BEGIN EXCERPTED RECORDS
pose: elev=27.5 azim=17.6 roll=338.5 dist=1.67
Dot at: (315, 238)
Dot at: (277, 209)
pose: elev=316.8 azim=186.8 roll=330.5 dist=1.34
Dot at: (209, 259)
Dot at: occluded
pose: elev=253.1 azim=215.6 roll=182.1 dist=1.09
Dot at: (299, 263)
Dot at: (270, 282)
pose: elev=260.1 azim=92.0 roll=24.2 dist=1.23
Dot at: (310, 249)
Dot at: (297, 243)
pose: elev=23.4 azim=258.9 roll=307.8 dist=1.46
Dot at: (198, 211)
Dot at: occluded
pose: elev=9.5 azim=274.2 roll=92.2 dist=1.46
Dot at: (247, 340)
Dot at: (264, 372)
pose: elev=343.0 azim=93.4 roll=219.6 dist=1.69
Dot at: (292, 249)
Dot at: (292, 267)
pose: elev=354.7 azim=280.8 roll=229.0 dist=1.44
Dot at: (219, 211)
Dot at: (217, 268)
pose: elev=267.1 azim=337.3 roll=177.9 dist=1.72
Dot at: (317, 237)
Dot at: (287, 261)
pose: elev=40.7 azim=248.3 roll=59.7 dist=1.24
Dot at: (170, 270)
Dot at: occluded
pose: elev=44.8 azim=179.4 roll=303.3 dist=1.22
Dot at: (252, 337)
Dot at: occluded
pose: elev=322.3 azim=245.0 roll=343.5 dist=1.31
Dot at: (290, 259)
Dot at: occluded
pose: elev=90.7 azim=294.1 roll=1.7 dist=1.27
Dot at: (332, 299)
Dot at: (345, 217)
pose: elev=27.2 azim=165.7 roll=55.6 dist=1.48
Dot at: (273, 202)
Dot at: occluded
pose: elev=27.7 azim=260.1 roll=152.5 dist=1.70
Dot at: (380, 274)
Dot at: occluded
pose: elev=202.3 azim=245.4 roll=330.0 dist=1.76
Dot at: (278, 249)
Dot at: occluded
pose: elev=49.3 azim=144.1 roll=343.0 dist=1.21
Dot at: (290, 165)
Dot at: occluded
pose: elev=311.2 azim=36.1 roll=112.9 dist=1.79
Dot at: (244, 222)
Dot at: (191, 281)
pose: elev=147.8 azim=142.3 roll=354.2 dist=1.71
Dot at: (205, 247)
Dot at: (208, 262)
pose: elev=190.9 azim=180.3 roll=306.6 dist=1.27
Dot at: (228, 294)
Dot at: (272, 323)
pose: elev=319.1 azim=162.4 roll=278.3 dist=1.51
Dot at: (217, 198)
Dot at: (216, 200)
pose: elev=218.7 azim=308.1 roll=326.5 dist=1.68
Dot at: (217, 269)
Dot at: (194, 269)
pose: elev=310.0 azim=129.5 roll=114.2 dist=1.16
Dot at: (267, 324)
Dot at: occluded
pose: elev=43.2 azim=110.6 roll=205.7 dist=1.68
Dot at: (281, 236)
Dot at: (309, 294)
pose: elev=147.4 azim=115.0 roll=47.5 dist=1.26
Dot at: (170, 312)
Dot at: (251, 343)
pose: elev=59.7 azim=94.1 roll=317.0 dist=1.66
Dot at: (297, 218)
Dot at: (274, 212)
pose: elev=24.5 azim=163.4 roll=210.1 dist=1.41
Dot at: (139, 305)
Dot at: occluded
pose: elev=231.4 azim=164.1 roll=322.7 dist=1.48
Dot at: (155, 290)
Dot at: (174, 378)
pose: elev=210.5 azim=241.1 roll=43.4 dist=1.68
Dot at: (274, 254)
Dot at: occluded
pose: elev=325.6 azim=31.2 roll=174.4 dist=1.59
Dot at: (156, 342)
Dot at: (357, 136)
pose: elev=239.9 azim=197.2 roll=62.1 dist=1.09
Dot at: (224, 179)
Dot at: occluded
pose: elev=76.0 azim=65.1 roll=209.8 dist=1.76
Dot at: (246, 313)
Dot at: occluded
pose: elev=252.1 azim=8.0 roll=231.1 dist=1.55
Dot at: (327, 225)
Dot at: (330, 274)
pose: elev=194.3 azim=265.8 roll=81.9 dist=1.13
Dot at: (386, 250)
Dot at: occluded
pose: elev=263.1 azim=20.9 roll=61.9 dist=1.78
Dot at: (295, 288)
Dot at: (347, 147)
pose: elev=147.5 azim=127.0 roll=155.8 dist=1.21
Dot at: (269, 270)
END EXCERPTED RECORDS
TASK OBJECTIVE ▸ Copy the listing above again, putting "view" in place of every "pose" and leaving all else unchanged.

TASK OUTPUT ▸
view: elev=27.5 azim=17.6 roll=338.5 dist=1.67
Dot at: (315, 238)
Dot at: (277, 209)
view: elev=316.8 azim=186.8 roll=330.5 dist=1.34
Dot at: (209, 259)
Dot at: occluded
view: elev=253.1 azim=215.6 roll=182.1 dist=1.09
Dot at: (299, 263)
Dot at: (270, 282)
view: elev=260.1 azim=92.0 roll=24.2 dist=1.23
Dot at: (310, 249)
Dot at: (297, 243)
view: elev=23.4 azim=258.9 roll=307.8 dist=1.46
Dot at: (198, 211)
Dot at: occluded
view: elev=9.5 azim=274.2 roll=92.2 dist=1.46
Dot at: (247, 340)
Dot at: (264, 372)
view: elev=343.0 azim=93.4 roll=219.6 dist=1.69
Dot at: (292, 249)
Dot at: (292, 267)
view: elev=354.7 azim=280.8 roll=229.0 dist=1.44
Dot at: (219, 211)
Dot at: (217, 268)
view: elev=267.1 azim=337.3 roll=177.9 dist=1.72
Dot at: (317, 237)
Dot at: (287, 261)
view: elev=40.7 azim=248.3 roll=59.7 dist=1.24
Dot at: (170, 270)
Dot at: occluded
view: elev=44.8 azim=179.4 roll=303.3 dist=1.22
Dot at: (252, 337)
Dot at: occluded
view: elev=322.3 azim=245.0 roll=343.5 dist=1.31
Dot at: (290, 259)
Dot at: occluded
view: elev=90.7 azim=294.1 roll=1.7 dist=1.27
Dot at: (332, 299)
Dot at: (345, 217)
view: elev=27.2 azim=165.7 roll=55.6 dist=1.48
Dot at: (273, 202)
Dot at: occluded
view: elev=27.7 azim=260.1 roll=152.5 dist=1.70
Dot at: (380, 274)
Dot at: occluded
view: elev=202.3 azim=245.4 roll=330.0 dist=1.76
Dot at: (278, 249)
Dot at: occluded
view: elev=49.3 azim=144.1 roll=343.0 dist=1.21
Dot at: (290, 165)
Dot at: occluded
view: elev=311.2 azim=36.1 roll=112.9 dist=1.79
Dot at: (244, 222)
Dot at: (191, 281)
view: elev=147.8 azim=142.3 roll=354.2 dist=1.71
Dot at: (205, 247)
Dot at: (208, 262)
view: elev=190.9 azim=180.3 roll=306.6 dist=1.27
Dot at: (228, 294)
Dot at: (272, 323)
view: elev=319.1 azim=162.4 roll=278.3 dist=1.51
Dot at: (217, 198)
Dot at: (216, 200)
view: elev=218.7 azim=308.1 roll=326.5 dist=1.68
Dot at: (217, 269)
Dot at: (194, 269)
view: elev=310.0 azim=129.5 roll=114.2 dist=1.16
Dot at: (267, 324)
Dot at: occluded
view: elev=43.2 azim=110.6 roll=205.7 dist=1.68
Dot at: (281, 236)
Dot at: (309, 294)
view: elev=147.4 azim=115.0 roll=47.5 dist=1.26
Dot at: (170, 312)
Dot at: (251, 343)
view: elev=59.7 azim=94.1 roll=317.0 dist=1.66
Dot at: (297, 218)
Dot at: (274, 212)
view: elev=24.5 azim=163.4 roll=210.1 dist=1.41
Dot at: (139, 305)
Dot at: occluded
view: elev=231.4 azim=164.1 roll=322.7 dist=1.48
Dot at: (155, 290)
Dot at: (174, 378)
view: elev=210.5 azim=241.1 roll=43.4 dist=1.68
Dot at: (274, 254)
Dot at: occluded
view: elev=325.6 azim=31.2 roll=174.4 dist=1.59
Dot at: (156, 342)
Dot at: (357, 136)
view: elev=239.9 azim=197.2 roll=62.1 dist=1.09
Dot at: (224, 179)
Dot at: occluded
view: elev=76.0 azim=65.1 roll=209.8 dist=1.76
Dot at: (246, 313)
Dot at: occluded
view: elev=252.1 azim=8.0 roll=231.1 dist=1.55
Dot at: (327, 225)
Dot at: (330, 274)
view: elev=194.3 azim=265.8 roll=81.9 dist=1.13
Dot at: (386, 250)
Dot at: occluded
view: elev=263.1 azim=20.9 roll=61.9 dist=1.78
Dot at: (295, 288)
Dot at: (347, 147)
view: elev=147.5 azim=127.0 roll=155.8 dist=1.21
Dot at: (269, 270)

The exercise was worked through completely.